(WHAT TO PRODUCE): Please rewrite the data below, changing "top-left" to "upper-left corner" everywhere it occurs and keeping everything else the same. Leave the pictures out of your answer.

(DATA FOR REVIEW):
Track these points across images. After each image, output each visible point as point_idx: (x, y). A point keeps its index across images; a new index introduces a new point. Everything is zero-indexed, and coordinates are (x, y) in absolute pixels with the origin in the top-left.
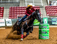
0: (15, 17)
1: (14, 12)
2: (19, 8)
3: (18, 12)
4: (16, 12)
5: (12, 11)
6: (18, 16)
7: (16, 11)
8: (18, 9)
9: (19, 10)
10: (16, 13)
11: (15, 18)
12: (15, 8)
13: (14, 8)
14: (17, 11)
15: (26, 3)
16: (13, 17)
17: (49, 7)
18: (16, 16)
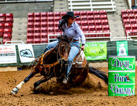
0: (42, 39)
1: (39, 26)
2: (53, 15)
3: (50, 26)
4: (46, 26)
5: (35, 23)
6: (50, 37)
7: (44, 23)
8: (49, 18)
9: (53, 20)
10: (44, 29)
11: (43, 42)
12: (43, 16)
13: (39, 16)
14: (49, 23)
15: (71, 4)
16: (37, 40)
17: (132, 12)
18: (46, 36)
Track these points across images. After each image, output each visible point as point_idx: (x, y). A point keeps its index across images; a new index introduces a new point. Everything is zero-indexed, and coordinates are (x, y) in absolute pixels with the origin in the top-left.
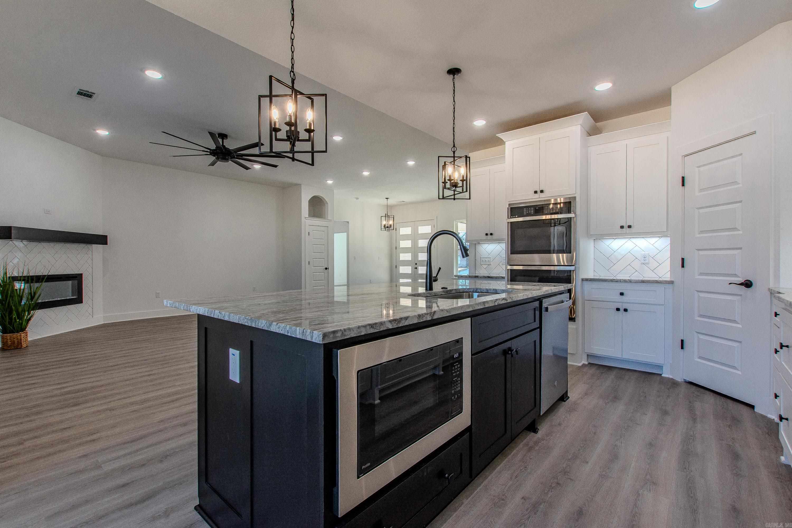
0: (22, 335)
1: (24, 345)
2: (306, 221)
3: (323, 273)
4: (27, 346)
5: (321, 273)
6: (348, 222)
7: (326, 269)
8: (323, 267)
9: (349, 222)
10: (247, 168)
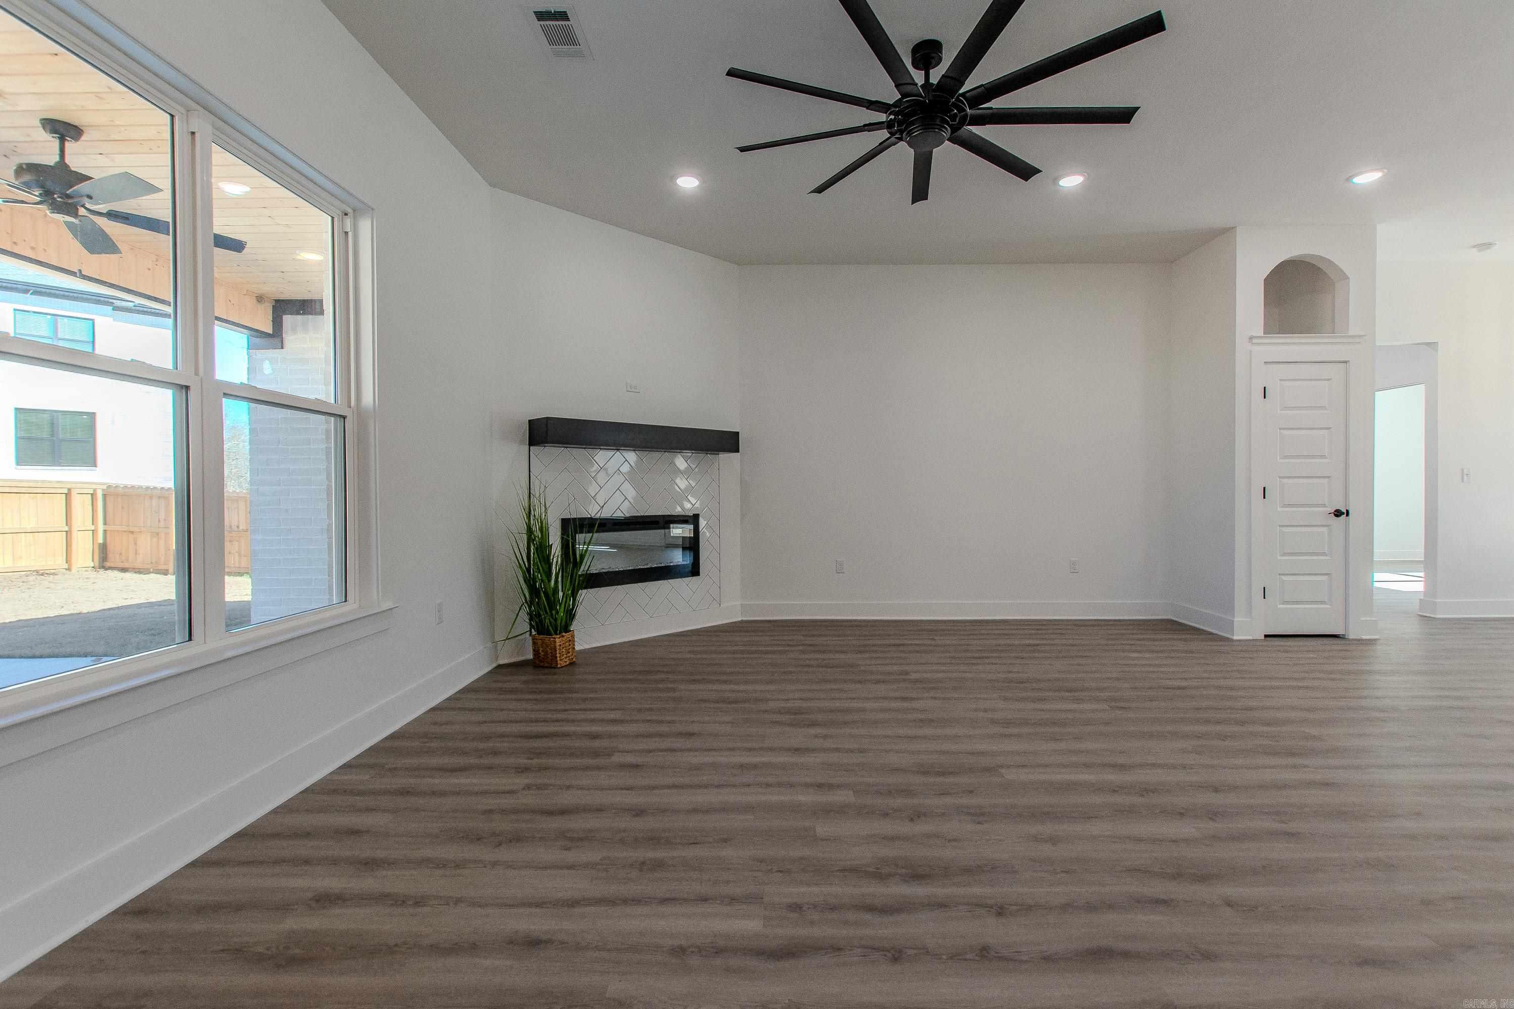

(EXERCISE RESPONSE):
Track these points across images. After each image, output each visible point as point_idx: (x, y). A point keeps its index across images; a new index introduces a new point. Everything is zero-indexed, and coordinates are (x, y) in absolute pixels with the origin in the upper-left corner.
0: (15, 17)
1: (14, 12)
2: (19, 8)
3: (18, 12)
4: (16, 12)
5: (12, 11)
6: (18, 16)
7: (16, 11)
8: (18, 9)
9: (19, 10)
10: (16, 13)
11: (15, 18)
12: (15, 8)
13: (14, 8)
14: (17, 11)
15: (26, 3)
16: (13, 17)
17: (49, 7)
18: (16, 16)
0: (42, 39)
1: (39, 26)
2: (53, 15)
3: (50, 26)
4: (46, 26)
5: (35, 23)
6: (50, 37)
7: (44, 23)
8: (49, 18)
9: (53, 20)
10: (44, 29)
11: (43, 42)
12: (43, 16)
13: (39, 16)
14: (49, 23)
15: (71, 4)
16: (37, 40)
17: (132, 12)
18: (46, 36)
Track these points across images. After each image, output each visible point as point_idx: (x, y). A point keeps its index across images; a new index introduces a new point. Everything is zero-indexed, and coordinates are (x, y) in absolute pixels with the origin in the upper-left corner.
0: (22, 335)
1: (24, 345)
2: (306, 221)
3: (323, 273)
4: (27, 346)
5: (321, 273)
6: (348, 222)
7: (326, 269)
8: (323, 267)
9: (349, 222)
10: (247, 168)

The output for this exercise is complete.